Operator precedence. [] has higher precedence than *, so when you write *p[0] it is the same as (*(*(p + 0))) - you do pointer arithmetic on an array pointer.

Meaning that for example p[1] gives you the address of p + 3*sizeof(int) bytes, which is accessing the array out of bounds.

Correct code should be:

 printf("%d\n", (*p)[0]);
 printf("%d\n", (*p)[1]);
 printf("%d\n", (*p)[2]);

*p[k] is *(p[k]), not (*p)[k].

That you get the expected result for *p[0] can be explained by its being the same as p[0][0], and it doesn't matter which order you put the zeros in.

p[1][0] (*p[1]), however, is not the same as p[0][1] ((*p)[1]).
(It's even undefined, since p[1] does not exist.)

int (*p)[3]; is an array of pointers to int.

int a[3]={10,11,12}; is an array of int. Arrays and pointers share a lot of properties. You can use array notation for pointers for example.

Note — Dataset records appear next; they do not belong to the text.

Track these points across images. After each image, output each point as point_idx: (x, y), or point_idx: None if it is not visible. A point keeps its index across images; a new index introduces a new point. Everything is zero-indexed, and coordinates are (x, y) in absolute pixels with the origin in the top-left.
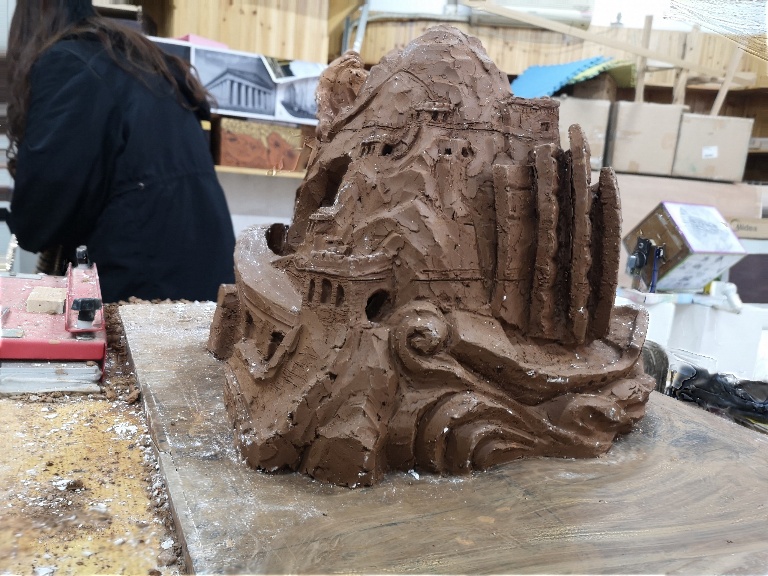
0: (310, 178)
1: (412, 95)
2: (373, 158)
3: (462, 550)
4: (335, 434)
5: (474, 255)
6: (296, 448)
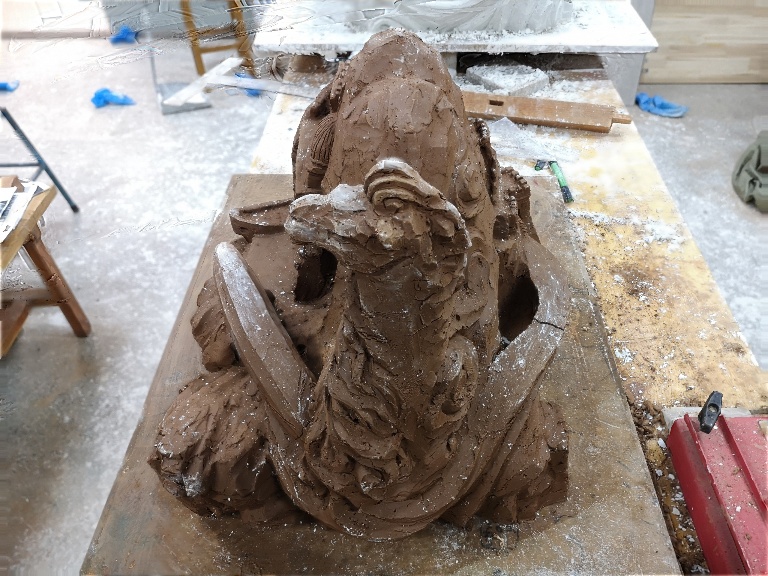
0: None
1: None
2: None
3: None
4: None
5: None
6: None
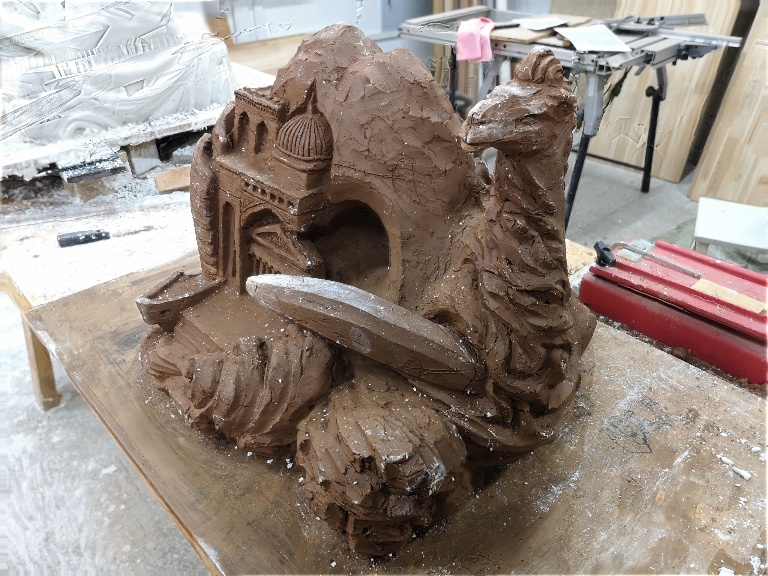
0: None
1: None
2: None
3: None
4: None
5: None
6: None
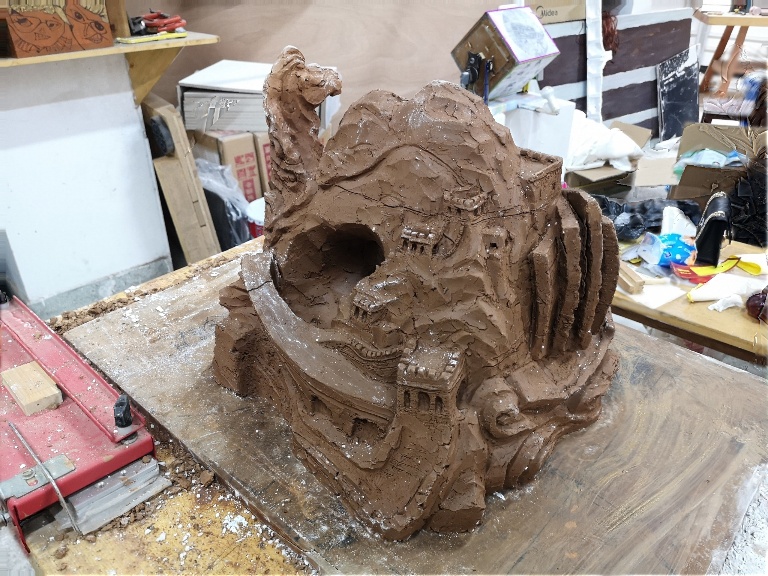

Lets take a normal pointer int *p = a which is the same as int *p = &a[0]. Now the pointer points to the first element of the array. And you can use it the same way as the array.

 printf("%d\n", p[0]); //10
 printf("%d\n", p[1]); //11
 printf("%d\n", p[2]); //12

What you did was getting the address of the array-"pointer" this yields the address of the first element of the array. Because &a == a

This gets written to the first element of your pointer array leaving you with

p[0] == a
p[1] == unknown
p[2] == unknown

by doing *p[0] you get the first element of p (p[0]) and dereference it *. This is the same as *a or a[0].

But by doing *p[1] you get to an unkown memory location(p[1]) and derefence it *. This is undefined behaviour.